In unusually strong language, Shifang police warned citizens Tuesday that they would be "severely punished" if they sought to continue the "illegal" protests.
"Anyone who has incited, planned or organized illegal gatherings, protest marches or demonstrations or those who have engaged in smashing and looting... will be punished severely," the police said in a statement.
"Anyone using the Internet, mobile text messages and other methods to incite, plan or organize illegal gatherings, protest marches or demonstrations must immediately stop their illegal activities."
Photos apparently of the unrest posted online, but which could not be immediately verified by AFP, showed hundreds of police in riot gear clashing with protesters.
Many photos also depicted bloodied demonstrators. Others showed hundreds of protesters marching through the streets carrying banners calling for the planned factory to be scrapped.
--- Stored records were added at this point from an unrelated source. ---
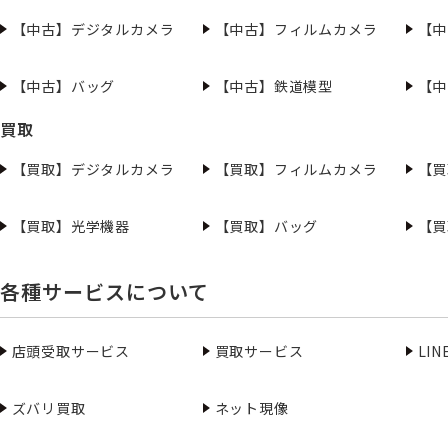
【中古】デジタルカメラ
【中古】フィルムカメラ
【中
【中古】バッグ
【中古】鉄道模型
【中
買取
【買取】デジタルカメラ
【買取】フィルムカメラ
【買
【買取】光学機器
【買取】バッグ
【買
各種サービスについて
店頭受取サービス
買取サービス
LI
ズバリ買取
ネット現像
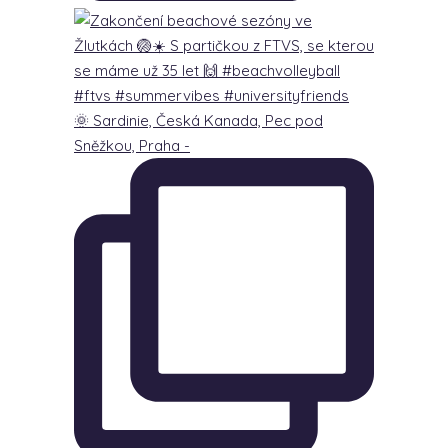
🌞 Sardinie, Česká Kanada, Pec pod
Sněžkou, Praha -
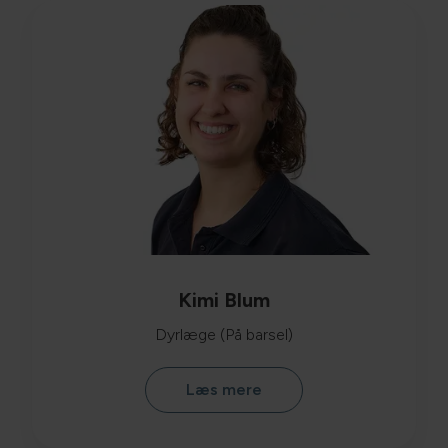
Kimi Blum
Dyrlæge (På barsel)
Læs mere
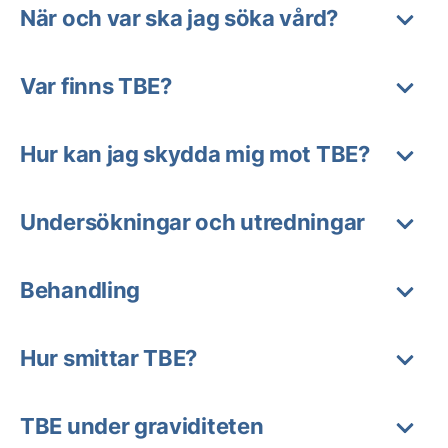
När och var ska jag söka vård?
Var finns TBE?
Hur kan jag skydda mig mot TBE?
Undersökningar och utredningar
Behandling
Hur smittar TBE?
TBE under graviditeten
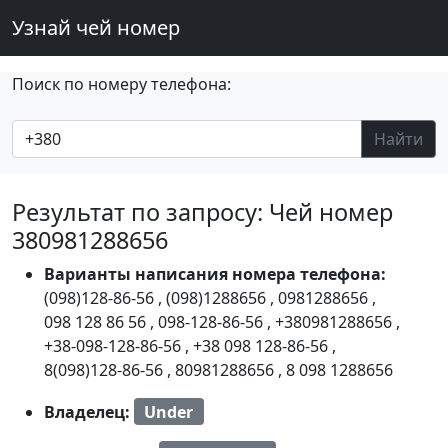
Узнай чей номер
Поиск по номеру телефона:
Найти
Результат по запросу: Чей номер
380981288656
Варианты написания номера телефона:
(098)128-86-56
,
(098)1288656
,
0981288656
,
098 128 86 56
,
098-128-86-56
,
+380981288656
,
+38-098-128-86-56
,
+38 098 128-86-56
,
8(098)128-86-56
,
80981288656
,
8 098 1288656
Владелец:
Under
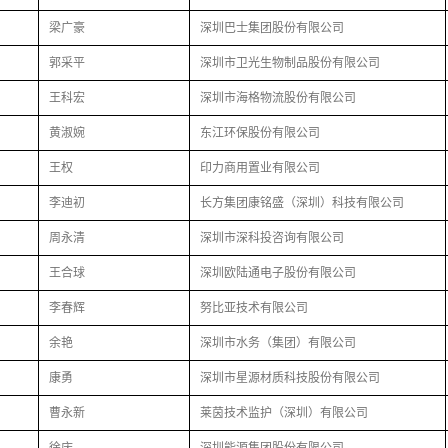
梁广豪
深圳巴士集团股份有限公司
郭采平
深圳市卫光生物制品股份有限公司
王科宏
深圳市海格物流股份有限公司
黄淑婉
东江环保股份有限公司
王权
印力商用置业有限公司
李迪初
长方集团康铭盛（深圳）科技有限公司
周永清
深圳市深科投咨询有限公司
王合球
深圳欧陆通电子股份有限公司
李春辉
努比亚技术有限公司
余艳
深圳市水务（集团）有限公司
康勇
深圳市星源材质科技股份有限公司
曹永新
莱茵技术监护（深圳）有限公司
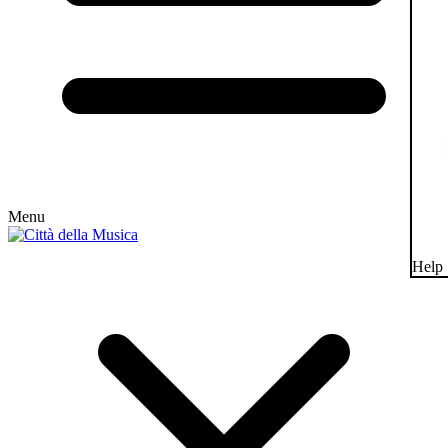
Menu
Help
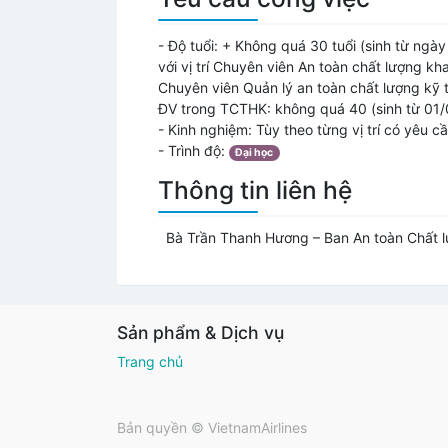
- Độ tuổi:
+ Không quá 30 tuổi (sinh từ ngày 
với vị trí Chuyên viên An toàn chất lượng k
Chuyên viên Quản lý an toàn chất lượng kỹ 
ĐV trong TCTHK: không quá 40 (sinh từ 01/
- Kinh nghiệm:
Tùy theo từng vị trí có yêu c
- Trình độ:
Đại học
Thông tin liên hệ
Bà Trần Thanh Hương – Ban An toàn Chất 
Sản phẩm & Dịch vụ
Trang chủ
Bản quyền ©
VietnamAirlines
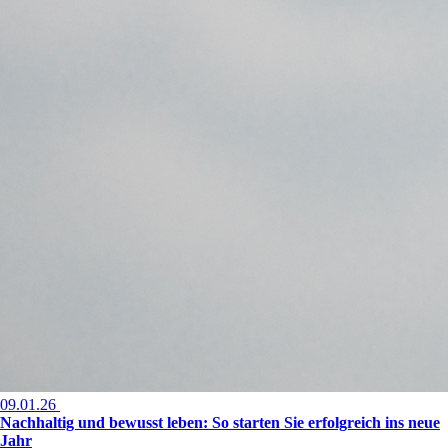
09.01.26
Nachhaltig und bewusst leben: So starten Sie erfolgreich ins neue
Jahr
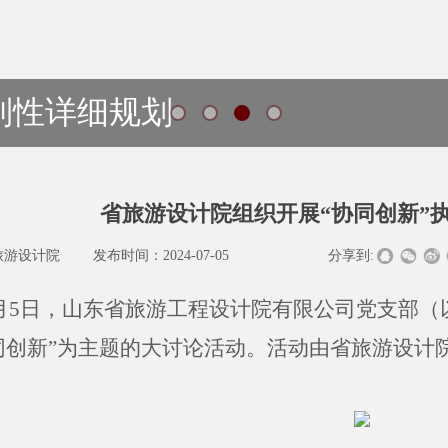
制性详细规划
省旅游设计院组织开展“协同创新”
旅游设计院
|
发布时间：
2024-07-05
|
|
|
分享到:
月
5
日，
山东省旅游工程设计院有限公司
党支部（
同创新”为主题的大讨论
活动
。
活动
由
省旅游设计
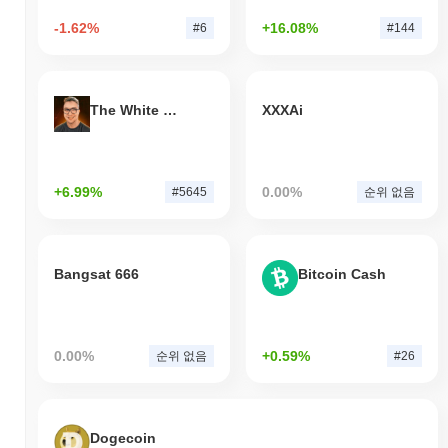
-1.62%
+16.08%
#6
#144
The White Bull
XXXAi
+6.99%
0.00%
#5645
순위 없음
Bangsat 666
Bitcoin Cash
0.00%
+0.59%
순위 없음
#26
Dogecoin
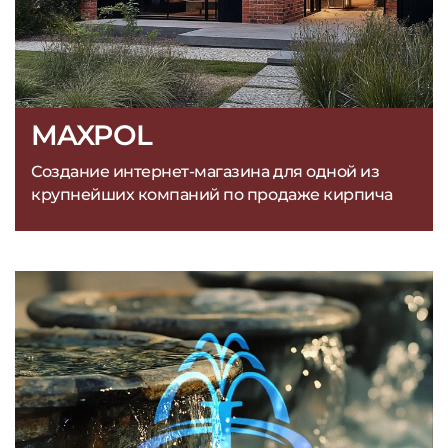
MAXPOL
Создание интернет-магазина для одной из
крупнейших компаний по продаже кирпича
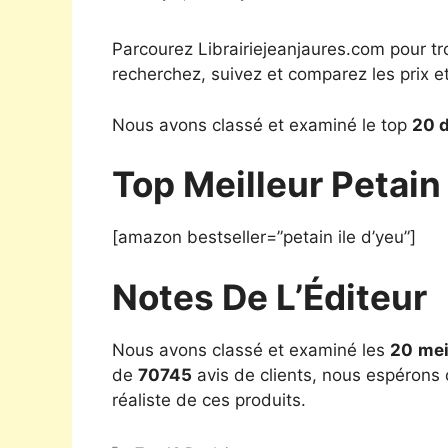
Parcourez Librairiejeanjaures.com pour tr
recherchez, suivez et comparez les prix e
Nous avons classé et examiné le top
20 d
Top Meilleur Petain
[amazon bestseller=”petain ile d’yeu”]
Notes De L’Éditeur
Nous avons classé et examiné les
20
mei
de
70745
avis de clients, nous espérons q
réaliste de ces produits.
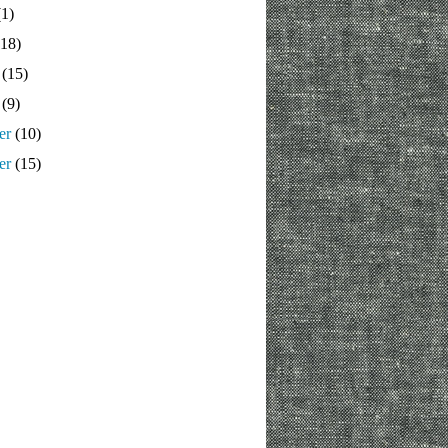
1)
18)
(15)
(9)
er
(10)
er
(15)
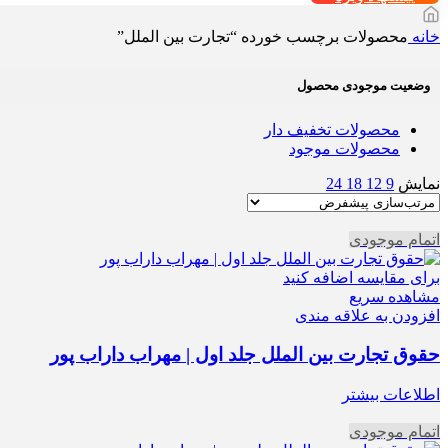
خانه
محصولات برچسب خورده “تجارت بین الملل”
وضعیت موجودی محصول
محصولات تخفیف دار
محصولات موجود
نمایش
9
12
18
24
اتمام موجودی
برای مقایسه اضافه کنید
مشاهده سریع
افزودن به علاقه مندی
حقوق تجارت بین الملل جلد اول | مهراب داراب پور
اطلاعات بیشتر
اتمام موجودی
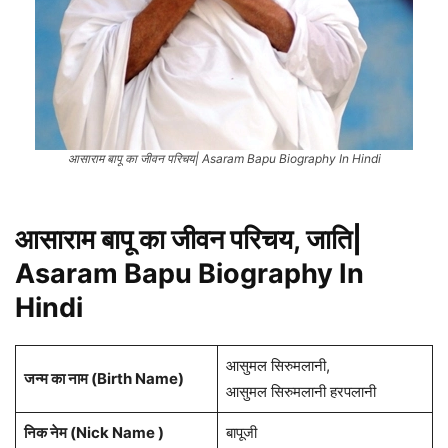
आसाराम बापू का जीवन परिचय| Asaram Bapu Biography In Hindi
आसाराम बापू का जीवन परिचय, जाति|
Asaram Bapu Biography In
Hindi
आसुमल सिरुमलानी,
जन्म का नाम (Birth Name)
आसुमल सिरुमलानी हरपलानी
निक नेम (Nick Name )
बापूजी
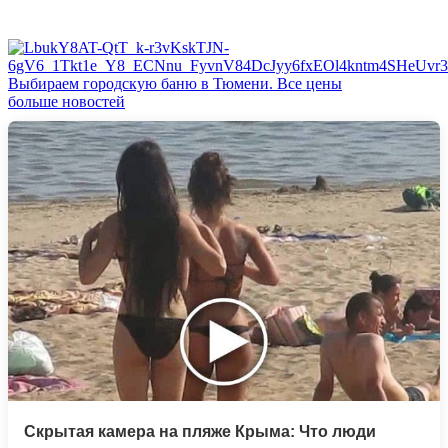
Выбираем городскую баню в Тюмени. Все цены
больше новостей
Скрытая камера на пляже Крыма: Что люди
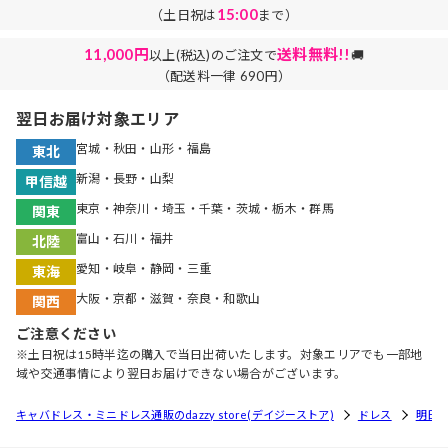
15:00
（土日祝は
まで）
11,000円
送料無料!!
以上(税込)のご注文で
🚚
（配送料一律 690円）
翌日お届け対象エリア
宮城・秋田・山形・福島
東北
新潟・長野・山梨
甲信越
東京・神奈川・埼玉・千葉・茨城・栃木・群馬
関東
富山・石川・福井
北陸
愛知・岐阜・静岡・三重
東海
大阪・京都・滋賀・奈良・和歌山
関西
ご注意ください
※土日祝は15時半迄の購入で当日出荷いたします。対象エリアでも一部地
域や交通事情により翌日お届けできない場合がございます。
キャバドレス・ミニドレス通販のdazzy store(デイジーストア)
ドレス
明日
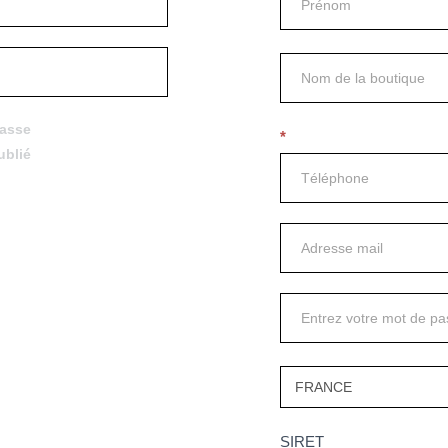
passe
*
ublié
SIRET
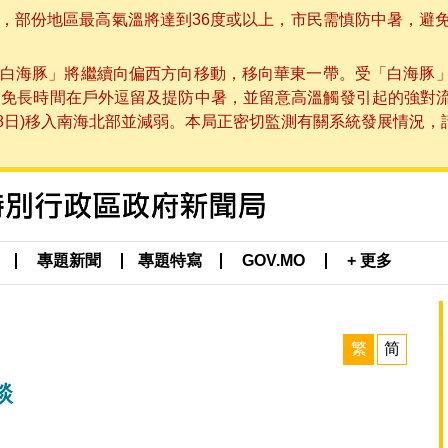
部份地區最高氣溫將達到36度或以上，市民需慎防中暑，避免在烈
白海豚」將繼續向偏西方向移動，移向華東一帶。受「白海豚
避免長時間在戶外逗留及提防中暑，並留意高溫觸發引起的強對
8日)移入南海北部並減弱。本局正密切監測有關系統發展情況，請市
專題新聞
專題特寫
GOV.MO
+ 更多
繁
简
談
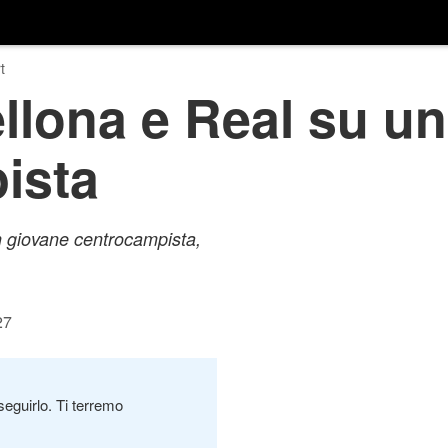
t
llona e Real su un
ista
n giovane centrocampista,
27
seguirlo. Ti terremo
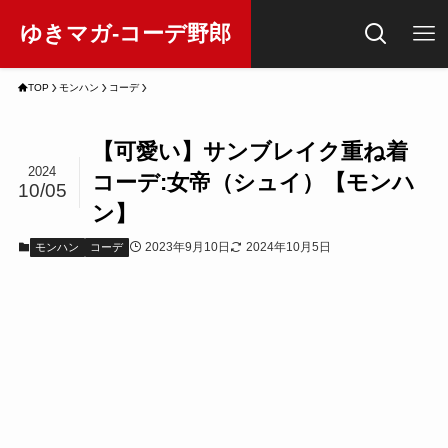
ゆきマガ-コーデ野郎
TOP
モンハン
コーデ
【可愛い】サンブレイク重ね着
2024
コーデ:女帝（シュイ）【モンハ
10/05
ン】
2023年9月10日
2024年10月5日
モンハン
コーデ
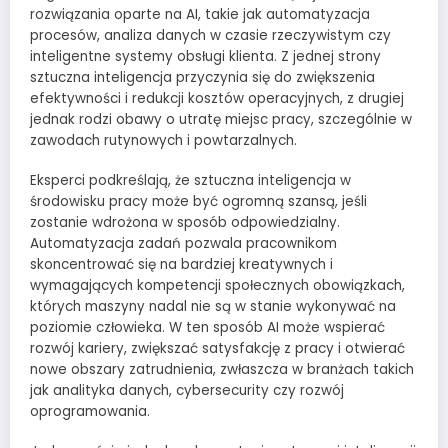
rozwiązania oparte na AI, takie jak automatyzacja
procesów, analiza danych w czasie rzeczywistym czy
inteligentne systemy obsługi klienta. Z jednej strony
sztuczna inteligencja przyczynia się do zwiększenia
efektywności i redukcji kosztów operacyjnych, z drugiej
jednak rodzi obawy o utratę miejsc pracy, szczególnie w
zawodach rutynowych i powtarzalnych.
Eksperci podkreślają, że sztuczna inteligencja w
środowisku pracy może być ogromną szansą, jeśli
zostanie wdrożona w sposób odpowiedzialny.
Automatyzacja zadań pozwala pracownikom
skoncentrować się na bardziej kreatywnych i
wymagających kompetencji społecznych obowiązkach,
których maszyny nadal nie są w stanie wykonywać na
poziomie człowieka. W ten sposób AI może wspierać
rozwój kariery, zwiększać satysfakcję z pracy i otwierać
nowe obszary zatrudnienia, zwłaszcza w branżach takich
jak analityka danych, cybersecurity czy rozwój
oprogramowania.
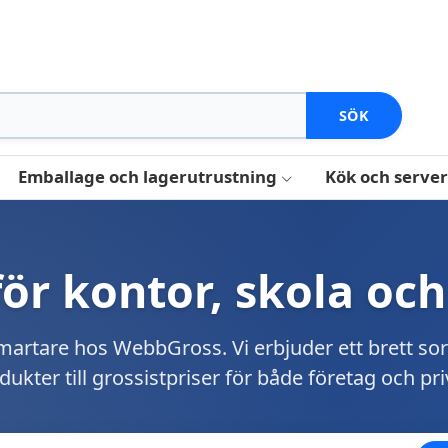
SÖK
Emballage och lagerutrustning
Kök och serve
 för kontor, skola och
artare hos WebbGross. Vi erbjuder ett brett so
dukter till grossistpriser för både företag och pr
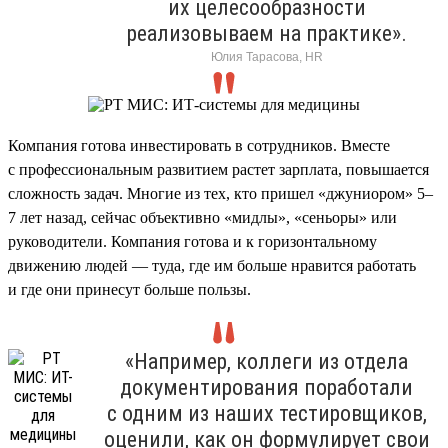
их целесообразности
реализовываем на практике».
Юлия Тарасова, HR
Компания готова инвестировать в сотрудников. Вместе
с профессиональным развитием растет зарплата, повышается
сложность задач. Многие из тех, кто пришел «джуниором» 5–
7 лет назад, сейчас объективно «мидлы», «сеньоры» или
руководители. Компания готова и к горизонтальному
движению людей — туда, где им больше нравится работать
и где они принесут больше пользы.
«Например, коллеги из отдела
документирования поработали
с одним из наших тестировщиков,
оценили, как он формулирует свои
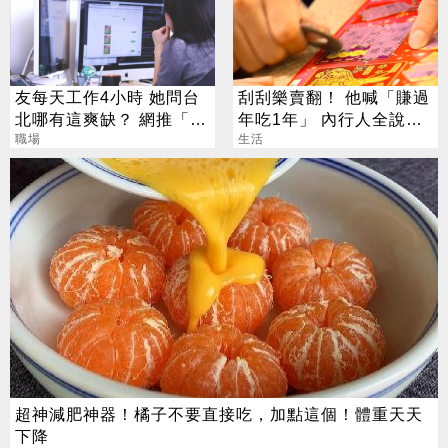
友每天工作4小時 她問台
刮刮樂賣翻！ 他喊「賺過
北哪有這爽缺？ 網推「這
年吃1年」 內行人全說
一類」：1天只做10分鐘
職場
了：生存不易
生活
超神減肥神器！橘子不要直接吃，加點這個！體重天天
下降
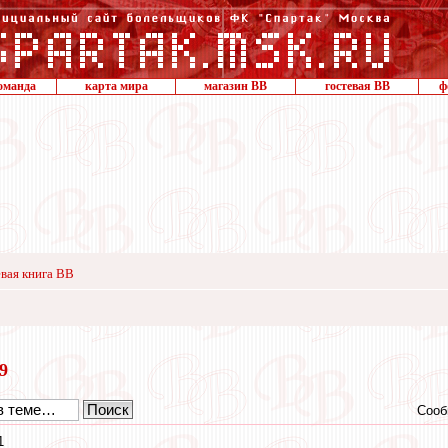
оманда
карта мира
магазин ВВ
гостевая ВВ
ф
вая книга ВВ
19
Сооб
1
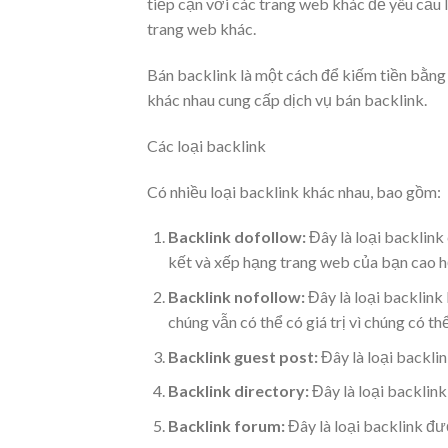
tiếp cận với các trang web khác để yêu cầu l
trang web khác.
Bán backlink là một cách để kiếm tiền bằng 
khác nhau cung cấp dịch vụ bán backlink.
Các loại backlink
Có nhiều loại backlink khác nhau, bao gồm:
Backlink dofollow:
Đây là loại backlink 
kết và xếp hạng trang web của bạn cao h
Backlink nofollow:
Đây là loại backlink 
chúng vẫn có thể có giá trị vì chúng có t
Backlink guest post:
Đây là loại backli
Backlink directory:
Đây là loại backlin
Backlink forum:
Đây là loại backlink đư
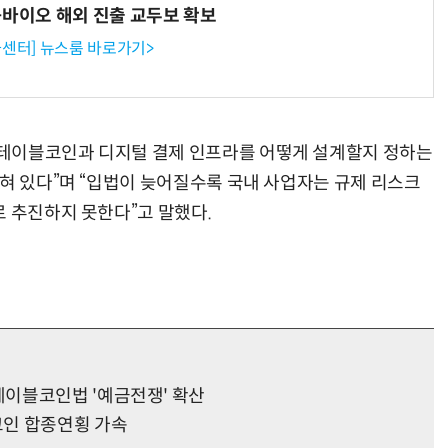
-바이오 해외 진출 교두보 확보
센터] 뉴스룸 바로가기>
거미줄 쏘고 자동 회수까지…현실판 스파이더맨 웹 슈터
70년 만에 돌아온 시베리아호랑이…카자흐스탄 야생에 풀렸다
테이블코인과 디지털 결제 인프라를 어떻게 설계할지 정하는
잡혀 있다”며 “입법이 늦어질수록 국내 사업자는 규제 리스크
로 추진하지 못한다”고 말했다.
이블코인법 '예금전쟁' 확산
코인 합종연횡 가속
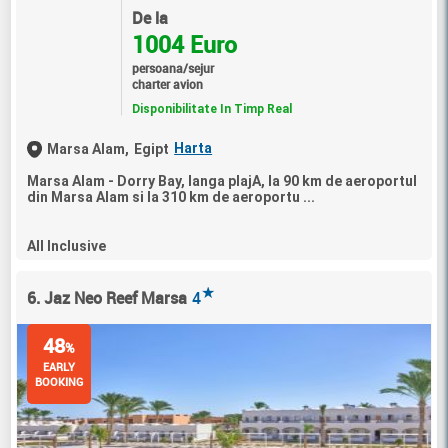
De la
1004 Euro
persoana/sejur
charter avion
Disponibilitate In Timp Real
Harta
Marsa Alam,
Egipt
Marsa Alam - Dorry Bay, langa plajA, la 90 km de aeroportul
din Marsa Alam si la 310 km de aeroportu ...
All Inclusive
★
6. Jaz Neo Reef Marsa
4
48
%
EARLY
BOOKING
The factory would process a heavy metal, and residents said on web postings they were scared of the damage it would do to the local environment.
While warning against further protests, the local government also issued a statement on Monday saying construction of the factory had been stopped.
Shifang has a population of about 430,000 people, and is 50 km from Chengdu, the capital of Sichuan province.
Calls to the Shifang police and government went unanswered Tuesday.
A Shifang resident, when contacted by AFP, said roads in the city remained blocked by police on Tuesday but it was unclear whether there were further protests.
Social unrest is a major problem for China's communist rulers, who are struggling to deal with anger across the vast nation of 1.3 billion people over issues such as environmental degradation, rising inequality and corruption.
Protests similar to the one in Shifang are reported regularly.